_Task item_.
Say how many lines of the listing below contain "совести", giving the number and nothing else.

[[ Source data open ]]

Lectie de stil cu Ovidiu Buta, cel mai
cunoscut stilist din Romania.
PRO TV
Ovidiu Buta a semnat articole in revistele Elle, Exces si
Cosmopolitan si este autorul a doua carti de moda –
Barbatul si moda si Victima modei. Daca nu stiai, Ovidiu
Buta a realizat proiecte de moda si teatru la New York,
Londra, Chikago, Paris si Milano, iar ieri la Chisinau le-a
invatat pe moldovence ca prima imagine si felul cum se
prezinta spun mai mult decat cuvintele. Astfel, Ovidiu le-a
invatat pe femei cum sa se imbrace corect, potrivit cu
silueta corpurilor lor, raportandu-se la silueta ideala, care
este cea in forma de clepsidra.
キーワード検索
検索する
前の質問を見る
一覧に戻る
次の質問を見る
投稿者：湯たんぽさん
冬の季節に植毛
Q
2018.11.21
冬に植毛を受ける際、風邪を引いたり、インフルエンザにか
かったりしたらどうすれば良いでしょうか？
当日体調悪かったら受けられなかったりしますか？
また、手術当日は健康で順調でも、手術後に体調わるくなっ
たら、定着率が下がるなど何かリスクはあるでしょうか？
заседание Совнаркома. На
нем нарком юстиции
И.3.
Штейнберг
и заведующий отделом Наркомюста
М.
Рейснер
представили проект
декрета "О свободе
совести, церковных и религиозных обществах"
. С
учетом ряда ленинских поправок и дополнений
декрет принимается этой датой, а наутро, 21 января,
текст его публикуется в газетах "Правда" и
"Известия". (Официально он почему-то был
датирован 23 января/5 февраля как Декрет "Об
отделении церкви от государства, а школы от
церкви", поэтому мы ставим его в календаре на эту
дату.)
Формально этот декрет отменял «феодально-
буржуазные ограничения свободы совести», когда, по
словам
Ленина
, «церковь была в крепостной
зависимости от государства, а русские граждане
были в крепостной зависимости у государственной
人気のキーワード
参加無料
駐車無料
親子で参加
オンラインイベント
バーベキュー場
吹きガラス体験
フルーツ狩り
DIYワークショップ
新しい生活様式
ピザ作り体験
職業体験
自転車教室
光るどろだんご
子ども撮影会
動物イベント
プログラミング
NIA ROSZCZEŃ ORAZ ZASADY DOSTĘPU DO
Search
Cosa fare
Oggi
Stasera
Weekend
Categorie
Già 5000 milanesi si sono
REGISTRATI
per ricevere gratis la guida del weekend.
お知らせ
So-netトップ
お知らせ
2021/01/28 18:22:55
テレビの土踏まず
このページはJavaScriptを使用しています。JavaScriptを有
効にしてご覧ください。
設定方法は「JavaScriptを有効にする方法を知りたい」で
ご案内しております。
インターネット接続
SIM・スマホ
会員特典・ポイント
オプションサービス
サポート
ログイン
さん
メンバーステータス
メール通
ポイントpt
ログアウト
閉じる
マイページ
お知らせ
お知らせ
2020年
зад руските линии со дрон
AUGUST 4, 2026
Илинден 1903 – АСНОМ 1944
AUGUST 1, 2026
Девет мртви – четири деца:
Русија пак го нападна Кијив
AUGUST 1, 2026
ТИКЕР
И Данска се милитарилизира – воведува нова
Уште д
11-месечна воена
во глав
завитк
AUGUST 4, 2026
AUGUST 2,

[[ Source data closed ]]

_Exercise answer_.
2